Work to be completed:
Copy out every line of the records where the string "https" occurs.

Entries taken from a collection:

== Segment start ==

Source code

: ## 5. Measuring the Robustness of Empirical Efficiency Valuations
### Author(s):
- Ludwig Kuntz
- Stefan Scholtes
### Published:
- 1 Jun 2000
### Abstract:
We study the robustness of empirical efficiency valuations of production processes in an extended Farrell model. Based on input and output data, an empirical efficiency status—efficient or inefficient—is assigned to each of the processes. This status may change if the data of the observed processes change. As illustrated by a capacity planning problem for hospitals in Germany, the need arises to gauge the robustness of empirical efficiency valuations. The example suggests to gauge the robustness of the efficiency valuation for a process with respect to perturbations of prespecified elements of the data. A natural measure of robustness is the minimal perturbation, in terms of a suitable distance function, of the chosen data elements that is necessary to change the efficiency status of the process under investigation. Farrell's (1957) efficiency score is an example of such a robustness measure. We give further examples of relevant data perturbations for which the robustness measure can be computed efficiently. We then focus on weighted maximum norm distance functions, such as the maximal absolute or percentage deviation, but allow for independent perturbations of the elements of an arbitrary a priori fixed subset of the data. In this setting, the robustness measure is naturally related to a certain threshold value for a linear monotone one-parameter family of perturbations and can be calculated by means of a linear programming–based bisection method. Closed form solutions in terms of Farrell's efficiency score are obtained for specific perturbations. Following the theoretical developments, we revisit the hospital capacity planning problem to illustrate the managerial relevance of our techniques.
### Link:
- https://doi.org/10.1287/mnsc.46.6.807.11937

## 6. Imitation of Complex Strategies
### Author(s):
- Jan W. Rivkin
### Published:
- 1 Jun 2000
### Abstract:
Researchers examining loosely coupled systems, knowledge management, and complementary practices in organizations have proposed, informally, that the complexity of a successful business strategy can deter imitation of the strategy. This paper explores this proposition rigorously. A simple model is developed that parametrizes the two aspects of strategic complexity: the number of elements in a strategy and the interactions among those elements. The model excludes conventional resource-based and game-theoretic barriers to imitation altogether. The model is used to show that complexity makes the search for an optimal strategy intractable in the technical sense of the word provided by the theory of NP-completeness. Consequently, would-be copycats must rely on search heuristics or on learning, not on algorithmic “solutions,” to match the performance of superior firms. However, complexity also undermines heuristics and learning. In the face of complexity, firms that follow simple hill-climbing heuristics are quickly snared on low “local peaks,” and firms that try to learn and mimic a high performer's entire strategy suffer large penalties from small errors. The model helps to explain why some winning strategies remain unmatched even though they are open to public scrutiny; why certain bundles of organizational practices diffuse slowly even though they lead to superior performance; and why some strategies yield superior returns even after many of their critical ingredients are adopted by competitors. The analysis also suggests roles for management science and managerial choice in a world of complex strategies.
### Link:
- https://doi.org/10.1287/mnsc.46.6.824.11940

== Segment end ==

Result below:
- https://doi.org/10.1287/mnsc.46.6.807.11937
- https://doi.org/10.1287/mnsc.46.6.824.11940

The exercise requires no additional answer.